### The data ###

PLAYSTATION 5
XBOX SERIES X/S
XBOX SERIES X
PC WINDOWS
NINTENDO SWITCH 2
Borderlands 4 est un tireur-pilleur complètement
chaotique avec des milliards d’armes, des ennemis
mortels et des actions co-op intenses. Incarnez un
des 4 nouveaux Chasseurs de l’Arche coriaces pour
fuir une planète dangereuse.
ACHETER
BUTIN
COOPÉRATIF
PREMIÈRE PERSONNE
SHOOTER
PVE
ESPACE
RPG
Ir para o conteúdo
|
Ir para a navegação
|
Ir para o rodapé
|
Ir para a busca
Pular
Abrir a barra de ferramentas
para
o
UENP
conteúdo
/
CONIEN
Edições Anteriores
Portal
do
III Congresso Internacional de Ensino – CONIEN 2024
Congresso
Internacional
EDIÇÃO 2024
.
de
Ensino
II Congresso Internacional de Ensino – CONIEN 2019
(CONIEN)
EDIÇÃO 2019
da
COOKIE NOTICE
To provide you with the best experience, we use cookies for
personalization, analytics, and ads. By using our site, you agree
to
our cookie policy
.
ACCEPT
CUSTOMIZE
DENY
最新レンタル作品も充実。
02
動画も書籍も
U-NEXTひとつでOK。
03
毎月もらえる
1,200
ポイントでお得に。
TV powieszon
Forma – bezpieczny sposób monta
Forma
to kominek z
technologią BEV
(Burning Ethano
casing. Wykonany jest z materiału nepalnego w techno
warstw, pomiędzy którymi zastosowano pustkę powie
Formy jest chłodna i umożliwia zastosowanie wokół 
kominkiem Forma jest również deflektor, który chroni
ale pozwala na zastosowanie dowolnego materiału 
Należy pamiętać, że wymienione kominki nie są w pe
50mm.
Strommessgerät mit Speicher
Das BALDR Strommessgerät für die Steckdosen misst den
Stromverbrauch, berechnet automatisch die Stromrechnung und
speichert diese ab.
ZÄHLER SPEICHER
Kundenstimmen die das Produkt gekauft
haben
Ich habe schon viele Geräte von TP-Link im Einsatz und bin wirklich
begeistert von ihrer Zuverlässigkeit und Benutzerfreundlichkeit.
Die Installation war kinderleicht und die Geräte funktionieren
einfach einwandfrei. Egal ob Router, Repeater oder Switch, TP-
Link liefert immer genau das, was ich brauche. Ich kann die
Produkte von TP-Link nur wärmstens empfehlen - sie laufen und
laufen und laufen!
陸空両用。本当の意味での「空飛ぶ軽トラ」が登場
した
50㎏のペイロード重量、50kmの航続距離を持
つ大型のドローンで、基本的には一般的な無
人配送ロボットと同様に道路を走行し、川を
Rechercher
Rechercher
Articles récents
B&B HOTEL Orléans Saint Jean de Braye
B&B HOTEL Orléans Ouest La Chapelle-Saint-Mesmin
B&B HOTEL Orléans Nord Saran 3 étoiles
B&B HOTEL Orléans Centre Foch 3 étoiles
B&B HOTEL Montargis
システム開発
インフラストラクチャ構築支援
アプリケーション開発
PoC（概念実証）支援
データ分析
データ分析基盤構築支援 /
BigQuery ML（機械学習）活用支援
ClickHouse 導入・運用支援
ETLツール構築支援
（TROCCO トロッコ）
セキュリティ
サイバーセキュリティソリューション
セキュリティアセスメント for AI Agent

###

__Instructions to follow__: Edit the lines above so that each "Rechercher" becomes "Recherche", keeping all other text unchanged.

__Response for this exercise__:
PLAYSTATION 5
XBOX SERIES X/S
XBOX SERIES X
PC WINDOWS
NINTENDO SWITCH 2
Borderlands 4 est un tireur-pilleur complètement
chaotique avec des milliards d’armes, des ennemis
mortels et des actions co-op intenses. Incarnez un
des 4 nouveaux Chasseurs de l’Arche coriaces pour
fuir une planète dangereuse.
ACHETER
BUTIN
COOPÉRATIF
PREMIÈRE PERSONNE
SHOOTER
PVE
ESPACE
RPG
Ir para o conteúdo
|
Ir para a navegação
|
Ir para o rodapé
|
Ir para a busca
Pular
Abrir a barra de ferramentas
para
o
UENP
conteúdo
/
CONIEN
Edições Anteriores
Portal
do
III Congresso Internacional de Ensino – CONIEN 2024
Congresso
Internacional
EDIÇÃO 2024
.
de
Ensino
II Congresso Internacional de Ensino – CONIEN 2019
(CONIEN)
EDIÇÃO 2019
da
COOKIE NOTICE
To provide you with the best experience, we use cookies for
personalization, analytics, and ads. By using our site, you agree
to
our cookie policy
.
ACCEPT
CUSTOMIZE
DENY
最新レンタル作品も充実。
02
動画も書籍も
U-NEXTひとつでOK。
03
毎月もらえる
1,200
ポイントでお得に。
TV powieszon
Forma – bezpieczny sposób monta
Forma
to kominek z
technologią BEV
(Burning Ethano
casing. Wykonany jest z materiału nepalnego w techno
warstw, pomiędzy którymi zastosowano pustkę powie
Formy jest chłodna i umożliwia zastosowanie wokół 
kominkiem Forma jest również deflektor, który chroni
ale pozwala na zastosowanie dowolnego materiału 
Należy pamiętać, że wymienione kominki nie są w pe
50mm.
Strommessgerät mit Speicher
Das BALDR Strommessgerät für die Steckdosen misst den
Stromverbrauch, berechnet automatisch die Stromrechnung und
speichert diese ab.
ZÄHLER SPEICHER
Kundenstimmen die das Produkt gekauft
haben
Ich habe schon viele Geräte von TP-Link im Einsatz und bin wirklich
begeistert von ihrer Zuverlässigkeit und Benutzerfreundlichkeit.
Die Installation war kinderleicht und die Geräte funktionieren
einfach einwandfrei. Egal ob Router, Repeater oder Switch, TP-
Link liefert immer genau das, was ich brauche. Ich kann die
Produkte von TP-Link nur wärmstens empfehlen - sie laufen und
laufen und laufen!
陸空両用。本当の意味での「空飛ぶ軽トラ」が登場
した
50㎏のペイロード重量、50kmの航続距離を持
つ大型のドローンで、基本的には一般的な無
人配送ロボットと同様に道路を走行し、川を
Recherche
Recherche
Articles récents
B&B HOTEL Orléans Saint Jean de Braye
B&B HOTEL Orléans Ouest La Chapelle-Saint-Mesmin
B&B HOTEL Orléans Nord Saran 3 étoiles
B&B HOTEL Orléans Centre Foch 3 étoiles
B&B HOTEL Montargis
システム開発
インフラストラクチャ構築支援
アプリケーション開発
PoC（概念実証）支援
データ分析
データ分析基盤構築支援 /
BigQuery ML（機械学習）活用支援
ClickHouse 導入・運用支援
ETLツール構築支援
（TROCCO トロッコ）
セキュリティ
サイバーセキュリティソリューション
セキュリティアセスメント for AI Agent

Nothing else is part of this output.